Aunque probablemente fue conocida por los chinos, la pólvora llegó a Europa de manos de los árabes, que la usaron posiblemente en España en el siglo XIV, si bien existen referencias aisladas a su conocimiento anterior. También los alemanes veneran al monje alquimista Berthold Schwarz, como inventor de la pólvora, a quien dedicaron una estatua en su ciudad natal de Friburgo, en la Selva Negra.

Lo cierto es que la mezcla de carbón, azufre y nitrato de potasio cambió totalmente el panorama bélico europeo constituyendo un elemento básico y estratégico tanto para la industria bélica como para la ingeniería. Hasta el invento de los explosivos más modernos (nitroglicerina y dinamita, en el siglo XIX) la pólvora era el detonante necesario para las armas de fuego.

El carbón y el azufre resultaban fáciles de obtener, pero el nitrato de potasio requería de un sofisticado proceso de refinamiento a partir del salitre común. El elemento base se obtiene de yacimientos naturales más o menos frecuentes, pero su uso industrial requiere de sucesivos lavados en frío y caliente para desprenderlo de polvo, sales, arenas y otras impurezas. Célebres científicos como Lavoisier dedicaron sus esfuerzos a estudiar el proceso de refinado de esta sustancia. Aunque había distintos métodos de elaboración, como explica Martínez Rueda en su arte de fabricar el salitre y la pólvora, de 1833, todos ellos pasan por agregar al producto natural grandes cantidades de agua a distintas temperaturas y posteriormente dejar secar hasta obtener los cristales de nitrato.
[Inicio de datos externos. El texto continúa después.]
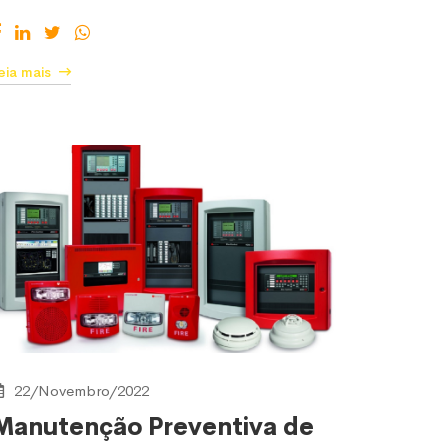
eia mais
22/Novembro/2022
Manutenção Preventiva de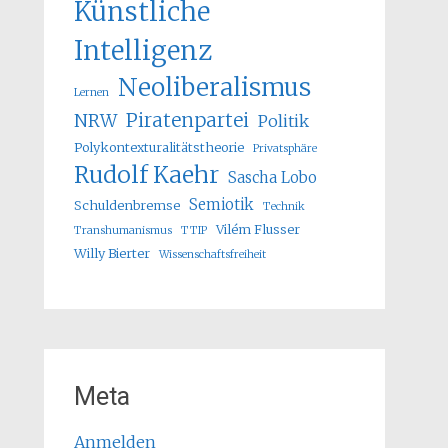
Künstliche
Intelligenz
Neoliberalismus
Lernen
Piratenpartei
NRW
Politik
Polykontexturalitätstheorie
Privatsphäre
Rudolf Kaehr
Sascha Lobo
Semiotik
Schuldenbremse
Technik
Vilém Flusser
Transhumanismus
TTIP
Willy Bierter
Wissenschaftsfreiheit
Meta
Anmelden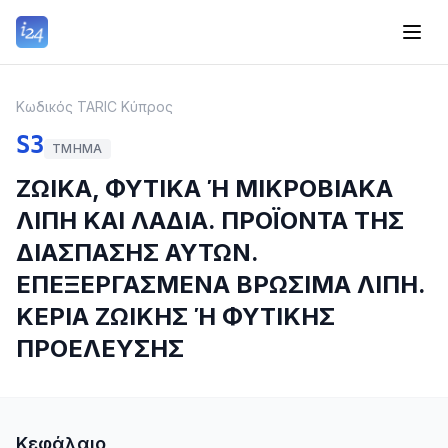
Κωδικός TARIC Κύπρος
S3
ΤΜΉΜΑ
ΖΩΙΚΑ, ΦΥΤΙΚΑ Ή ΜΙΚΡΟΒΙΑΚΑ
ΛΙΠΗ ΚΑΙ ΛΑΔΙΑ. ΠΡΟΪΟΝΤΑ ΤΗΣ
ΔΙΑΣΠΑΣΗΣ ΑΥΤΩΝ.
ΕΠΕΞΕΡΓΑΣΜΕΝΑ ΒΡΩΣΙΜΑ ΛΙΠΗ.
ΚΕΡΙΑ ΖΩΙΚΗΣ Ή ΦΥΤΙΚΗΣ
ΠΡΟΕΛΕΥΣΗΣ
Κεφάλαιο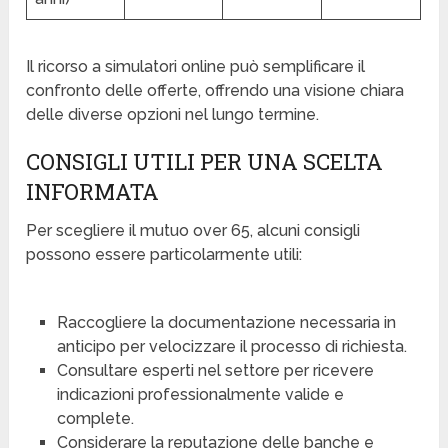
Il ricorso a simulatori online può semplificare il
confronto delle offerte, offrendo una visione chiara
delle diverse opzioni nel lungo termine.
CONSIGLI UTILI PER UNA SCELTA
INFORMATA
Per scegliere il mutuo over 65, alcuni consigli
possono essere particolarmente utili:
Raccogliere la documentazione necessaria in
anticipo per velocizzare il processo di richiesta.
Consultare esperti nel settore per ricevere
indicazioni professionalmente valide e
complete.
Considerare la reputazione delle banche e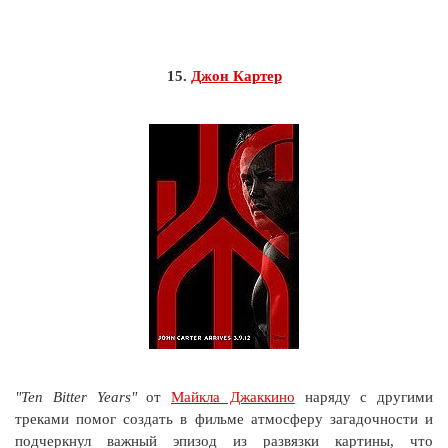
15.
Джон Картер
"Ten Bitter Years"
от
Майкла Джаккино
наряду с другими
треками помог создать в фильме атмосферу загадочности и
подчеркнул важный эпизод из развязки картины, что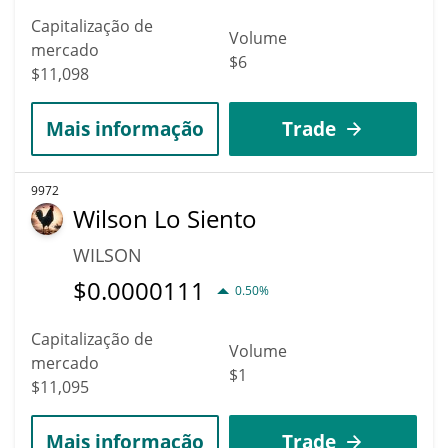
Capitalização de
Volume
mercado
$6
$11,098
Mais informação
Trade
9972
Wilson Lo Siento
WILSON
$
0.0000111
0.50%
Capitalização de
Volume
mercado
$1
$11,095
Mais informação
Trade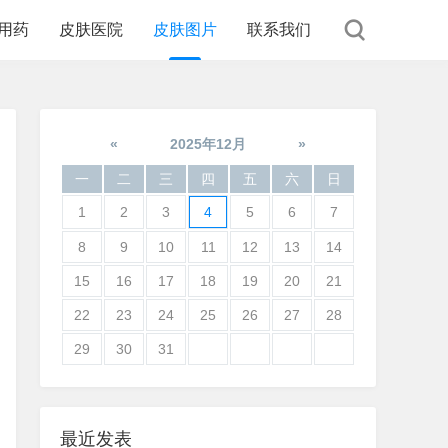
用药
皮肤医院
皮肤图片
联系我们
«
2025年12月
»
一
二
三
四
五
六
日
1
2
3
4
5
6
7
8
9
10
11
12
13
14
15
16
17
18
19
20
21
22
23
24
25
26
27
28
29
30
31
最近发表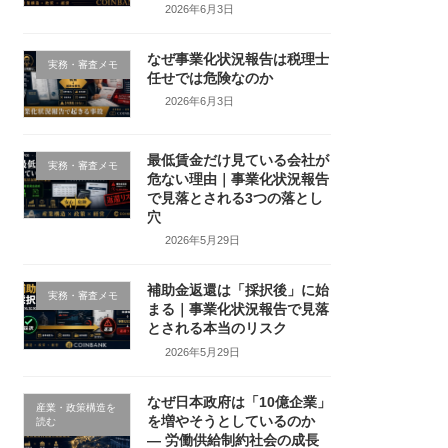
2026年6月3日
なぜ事業化状況報告は税理士
実務・審査メモ
任せでは危険なのか
2026年6月3日
最低賃金だけ見ている会社が
実務・審査メモ
危ない理由｜事業化状況報告
で見落とされる3つの落とし
穴
2026年5月29日
補助金返還は「採択後」に始
実務・審査メモ
まる｜事業化状況報告で見落
とされる本当のリスク
2026年5月29日
なぜ日本政府は「10億企業」
産業・政策構造を
を増やそうとしているのか
読む
― 労働供給制約社会の成長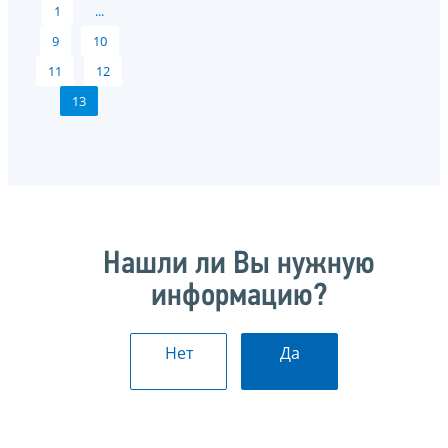
1
...
9
10
11
12
13
Нашли ли Вы нужную
информацию?
Нет
Да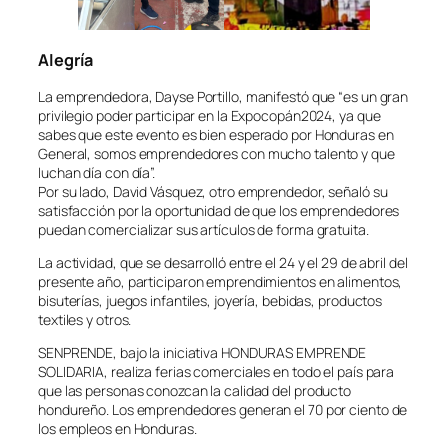
Alegría
La emprendedora, Dayse Portillo, manifestó que “es un gran
privilegio poder participar en la Expocopán2024, ya que
sabes que este evento es bien esperado por Honduras en
General, somos emprendedores con mucho talento y que
luchan día con día”.
Por su lado, David Vásquez, otro emprendedor, señaló su
satisfacción por la oportunidad de que los emprendedores
puedan comercializar sus artículos de forma gratuita.
La actividad, que se desarrolló entre el 24 y el 29 de abril del
presente año, participaron emprendimientos en alimentos,
bisuterías, juegos infantiles, joyería, bebidas, productos
textiles y otros.
SENPRENDE, bajo la iniciativa HONDURAS EMPRENDE
SOLIDARIA, realiza ferias comerciales en todo el país para
que las personas conozcan la calidad del producto
hondureño. Los emprendedores generan el 70 por ciento de
los empleos en Honduras.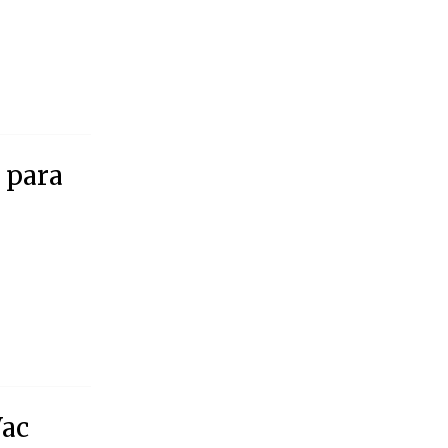
 para
Vac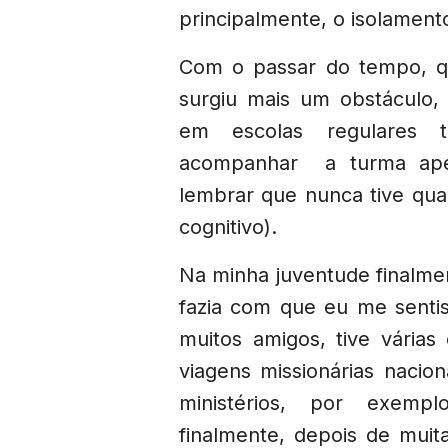
principalmente, o isolament
Com o passar do tempo, qu
surgiu mais um obstáculo,
em escolas regulares t
acompanhar a turma apes
lembrar que nunca tive qu
cognitivo).
Na minha juventude finalme
fazia com que eu me senti
muitos amigos, tive várias 
viagens missionárias nacion
ministérios, por exempl
finalmente, depois de muita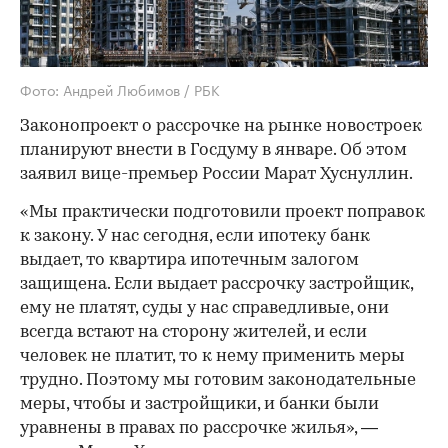
Фото: Андрей Любимов / РБК
Законопроект о рассрочке на рынке новостроек
планируют внести в Госдуму в январе. Об этом
заявил вице-премьер России Марат Хуснуллин.
«Мы практически подготовили проект поправок
к закону. У нас сегодня, если ипотеку банк
выдает, то квартира ипотечным залогом
защищена. Если выдает рассрочку застройщик,
ему не платят, суды у нас справедливые, они
всегда встают на сторону жителей, и если
человек не платит, то к нему применить меры
трудно. Поэтому мы готовим законодательные
меры, чтобы и застройщики, и банки были
уравнены в правах по рассрочке жилья», —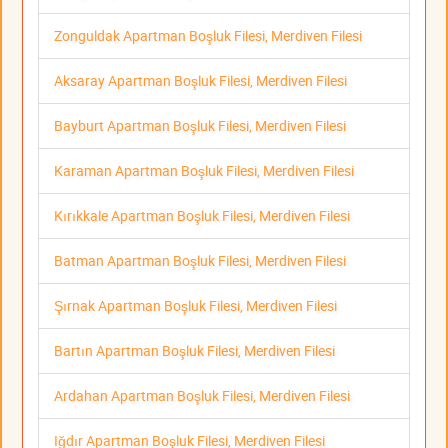
Zonguldak Apartman Boşluk Filesi, Merdiven Filesi
Aksaray Apartman Boşluk Filesi, Merdiven Filesi
Bayburt Apartman Boşluk Filesi, Merdiven Filesi
Karaman Apartman Boşluk Filesi, Merdiven Filesi
Kırıkkale Apartman Boşluk Filesi, Merdiven Filesi
Batman Apartman Boşluk Filesi, Merdiven Filesi
Şırnak Apartman Boşluk Filesi, Merdiven Filesi
Bartın Apartman Boşluk Filesi, Merdiven Filesi
Ardahan Apartman Boşluk Filesi, Merdiven Filesi
Iğdır Apartman Boşluk Filesi, Merdiven Filesi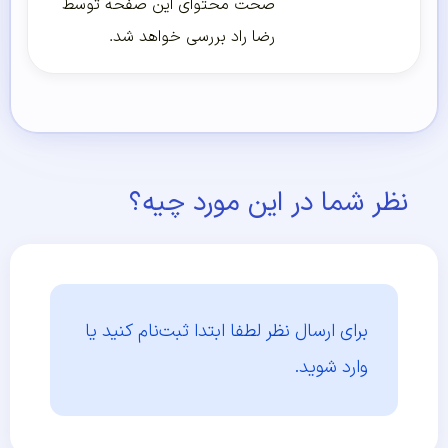
صحت محتوای این صفحه توسط
رضا راد بررسی خواهد شد.
نظر شما در این مورد چیه؟
برای ارسال نظر لطفا ابتدا
ثبت‌نام کنید یا
وارد شوید.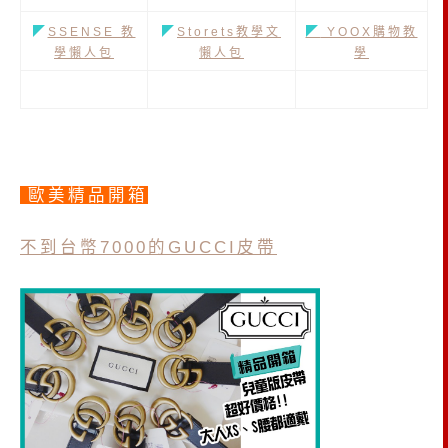
◤
SSENSE 教
◤
Storets教學文
◤
YOOX購物教
學懶人包
懶人包
學
歐美精品開箱
不到台幣7000的GUCCI皮帶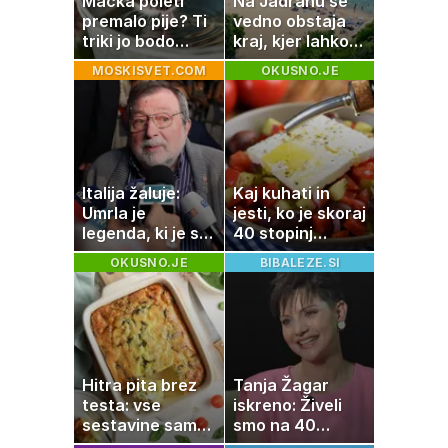
Mačka poleti
Na Jadranu še
premalo pije? Ti
vedno obstaja
triki jo bodo
kraj, kjer lahko
spodbudili, da
dopustujete
MOSKISVET.COM
OKUSNO.JE
zaužije več vode
poceni:
nastanitev že od
10 evrov, kosilo
za pet evrov
Italija žaluje:
Kaj kuhati in
Umrla je
jesti, ko je skoraj
legenda, ki je s
40 stopinj
svojimi pesmimi
Celzija: 5 kosil
OKUSNO.JE
BIBALEZE.SI
zaznamovala
brez prižiganja
Italijo
pečice
Hitra pita brez
Tanja Žagar
testa: vse
iskreno: Živeli
sestavine samo
smo na 40
zmešate in
kvadratih, a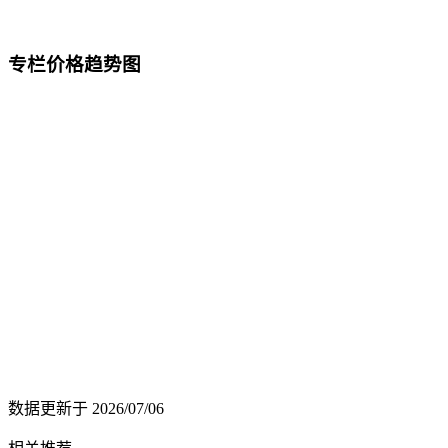
专栏价格趋势图
数据更新于
2026/07/06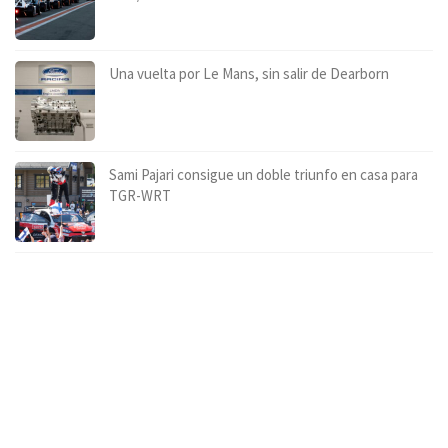
Una vuelta por Le Mans, sin salir de Dearborn
Sami Pajari consigue un doble triunfo en casa para
TGR-WRT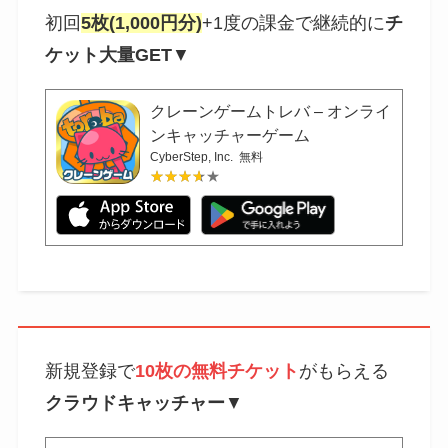
初回
5枚(1,000円分)
+1度の課金で継続的に
チ
ケット大量GET
▼
クレーンゲームトレバ – オンライ
ンキャッチャーゲーム
CyberStep, Inc.
無料
★★★★★
★★★★★
新規登録で
10枚の無料チケット
がもらえる
クラウドキャッチャー
▼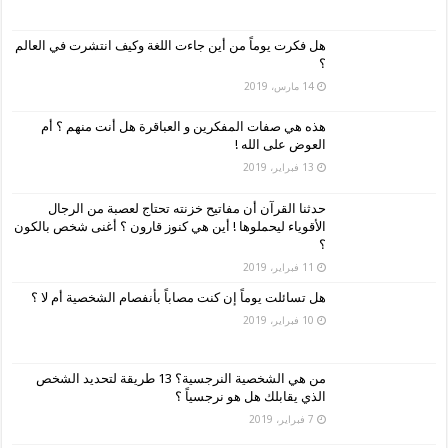
هل فكرت يوماً من أين جاءت اللغة وكيف انتشرت في العالم
؟
14 مارس، 2019
هذه هي صفات المفكرين و العباقرة هل أنت منهم ؟ أم
العوض على الله !
13 فبراير، 2019
حدثنا القرآن أن مفاتيح خزنته تحتاج لعصبة من الرجال
الأقوياء ليحملوها ! أين هي كنوز قارون ؟ أغنى شخص بالكون
؟
11 فبراير، 2019
هل تسائلت يوماً إن كنت مصاباً بأنفصام الشخصية أم لا ؟
10 فبراير، 2019
من هي الشخصية النرجسية؟ 13 طريقة لتحديد الشخص
الذي يقابلك هل هو نرجسياً ؟
7 فبراير، 2019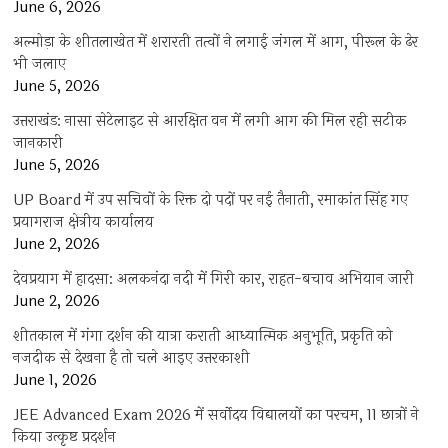
June 6, 2026
अल्मोड़ा के शीतलाखेत में शरारती तत्वों ने लगाई जंगल में आग, पीरूल के ढेर
भी जलाए
June 5, 2026
उत्तराखंड: नासा सेटेलाइट से आरक्षित वन में लगी आग की मिल रही सटीक
जानकारी
June 5, 2026
UP Board में उप सचिवों के रिक्त दो पदों पर नई तैनाती, रमाकांत सिंह गए
प्रयागराज क्षेत्रीय कार्यालय
June 2, 2026
देवप्रयाग में हादसा: अलकनंदा नदी में गिरी कार, राहत-बचाव अभियान जारी
June 2, 2026
शीतकाल में गंगा दर्शन की यात्रा कराती आध्यात्मिक अनुभूति, प्रकृति को
नजदीक से देखना है तो चले आइए उत्तरकाशी
June 1, 2026
JEE Advanced Exam 2026 में सर्वोदय विद्यालयों का परचम, 11 छात्रों ने
किया उत्कृष्ट प्रदर्शन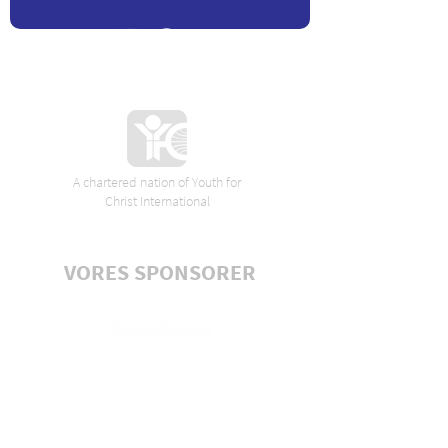
A chartered nation of Youth for
Christ International
VORES SPONSORER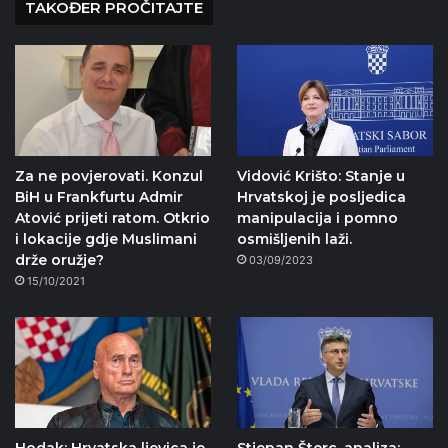
TAKOĐER PROČITAJTE
Za ne povjerovati. Konzul
Vidović Krišto: Stanje u
BiH u Frankfurtu Admir
Hrvatskoj je posljedica
Atović prijeti ratom. Otkrio
manipulacija i pomno
i lokacije gdje Muslimani
osmišljenih laži.
drže oružje?
03/09/2023
15/10/2021
Hodak: Hrvatska ljevica je
Stjepan Šterc, analiza:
Agua y sol son los elementos necesarios para estas operaciones y quizás por ello alguien decidió, en 1637, ubicar en las afueras de Murcia, a orillas de la Acequia Aljufia, junto a la llamada “Torre del Junterón”, hoy Casa López Ferrer y museo de la Ciudad, la factoría real de salitres, más conocida como Fábrica de la Pólvora. La factoría estuvo en funcionamiento hasta finales del siglo XIX, siendo fundamental en el aprovisionamiento de las tropas, según cuenta Antonio Botías, en la guerra de Independencia, cuando el pueblo español, en un raro ejercicio de patriotismo, probablemente equivocado, expulsó a las tropas napoleónicas de la península y proclamó la primera constitución liberal de nuestra historia.

La antigua Real Fábrica de Salitres tras su tapia
La antigua Real Fábrica de Salitres, tras su tapia.

Se trata la Real Fábrica de Salitres de un edificio de estilo clásico, enmarcado en un enorme solar, buena parte del cual se transformó en 1987 en el llamado Jardín de la Pólvora, en cuyo entorno se encuentra -junto a la vecina casa de López Ferrer- el Huerto Cadenas, único jardín árabe que se conserva en la Ciudad. En su perímetro se incluye la ermita del Vía Crucis, que recientemente ha quedado separada de la fábrica por un vial circulatorio.

Edificio principal de la fábrica de la pólvora
El edificio principal de la fábrica.
Piedra con la fecha 1654
Una fecha, 1654, en la piedra.
La ermita del Vía Crucis con su cúpula de tejas vidriadas
La ermita del Vía Crucis, con su cúpula de tejas vidriadas.

Ambos edificios, de propiedad privada, la vieja fábrica de principios del XVII y la antigua ermita de finales del XVI, se encuentran abandonados, sucios, pintarrajeados y arruinados. Ruinas así resultan incomprensibles en el pleno centro de una ciudad que pretende venderse como destino turístico y que, a pesar de los destrozos urbanísticos, aún tiene rincones que ofrecer al visitante. Cuesta entender que se haya hecho un importante esfuerzo en el entorno (Museo de la Ciudad, Huerto Cadenas, Jardín de la Pólvora) y que la Administración no haya podido exigir al propietario la conservación y “puesta en valor” (como se dice ahora) de dos edificios que cuentan con más de 300 años de historia y que podrían servir de foco cultural a la zona, y en caso de que el propietario no acometa las obras, expropiarlos para el patrimonio común.

Portada de la ermita del Vía Crucis llena de pintadas
La portada de la ermita, llena de pintadas.
Interior abandonado del edificio
El interior, abandonado.

Tampoco es raro, por desgracia, encontrar edificios históricos abandonados y grafiteados en el centro de la ciudad. No en vano la ciudad es considerada, en algunos rankings, como una de las más sucias de Europa. Ojalá los políticos de todo signo tomaran conciencia de la necesidad de mantener un entorno urbano cuidado si queremos que nos visiten los turistas.